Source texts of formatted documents
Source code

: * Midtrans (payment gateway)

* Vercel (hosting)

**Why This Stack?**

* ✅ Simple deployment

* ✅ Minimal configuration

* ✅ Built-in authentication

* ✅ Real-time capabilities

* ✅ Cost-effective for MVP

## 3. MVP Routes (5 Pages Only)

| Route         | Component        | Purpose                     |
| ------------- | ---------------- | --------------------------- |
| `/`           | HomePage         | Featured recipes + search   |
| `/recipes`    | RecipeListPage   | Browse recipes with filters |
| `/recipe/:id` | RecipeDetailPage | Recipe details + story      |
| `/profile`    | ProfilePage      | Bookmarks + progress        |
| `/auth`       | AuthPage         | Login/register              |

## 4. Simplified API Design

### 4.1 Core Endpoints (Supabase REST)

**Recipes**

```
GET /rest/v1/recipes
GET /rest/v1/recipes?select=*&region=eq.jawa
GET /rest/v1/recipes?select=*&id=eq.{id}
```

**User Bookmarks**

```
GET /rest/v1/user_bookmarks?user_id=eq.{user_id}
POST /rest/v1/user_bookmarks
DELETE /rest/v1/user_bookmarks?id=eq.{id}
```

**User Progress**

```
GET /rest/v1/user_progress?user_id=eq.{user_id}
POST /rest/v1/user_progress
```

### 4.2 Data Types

==

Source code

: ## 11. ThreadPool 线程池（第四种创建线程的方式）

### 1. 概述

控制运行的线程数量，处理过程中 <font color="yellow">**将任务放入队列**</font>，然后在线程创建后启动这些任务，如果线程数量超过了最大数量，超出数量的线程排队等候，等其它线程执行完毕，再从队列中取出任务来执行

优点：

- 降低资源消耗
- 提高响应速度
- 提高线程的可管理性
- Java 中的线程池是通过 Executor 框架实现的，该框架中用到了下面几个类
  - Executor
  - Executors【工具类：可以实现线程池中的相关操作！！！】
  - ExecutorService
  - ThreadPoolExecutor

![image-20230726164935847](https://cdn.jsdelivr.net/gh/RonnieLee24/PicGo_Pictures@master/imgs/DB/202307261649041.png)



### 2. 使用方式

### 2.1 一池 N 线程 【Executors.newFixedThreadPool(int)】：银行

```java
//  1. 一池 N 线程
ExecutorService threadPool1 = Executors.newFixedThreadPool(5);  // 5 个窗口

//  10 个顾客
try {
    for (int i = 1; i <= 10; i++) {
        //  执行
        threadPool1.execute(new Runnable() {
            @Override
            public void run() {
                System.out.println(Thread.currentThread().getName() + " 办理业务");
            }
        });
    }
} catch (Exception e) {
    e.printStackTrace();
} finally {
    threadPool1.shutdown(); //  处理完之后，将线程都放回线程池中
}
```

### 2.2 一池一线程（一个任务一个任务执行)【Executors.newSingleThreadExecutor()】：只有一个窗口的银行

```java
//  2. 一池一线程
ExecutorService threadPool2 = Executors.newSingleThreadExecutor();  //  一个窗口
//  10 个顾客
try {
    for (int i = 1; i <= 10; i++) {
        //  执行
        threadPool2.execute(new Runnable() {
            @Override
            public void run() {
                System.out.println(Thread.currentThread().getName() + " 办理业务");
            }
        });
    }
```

▶ _YOUR ASSIGNMENT_
For this exercise, copy every line of the data that holds "execute".

▶ _REPLY_
        threadPool1.execute(new Runnable() {
        threadPool2.execute(new Runnable() {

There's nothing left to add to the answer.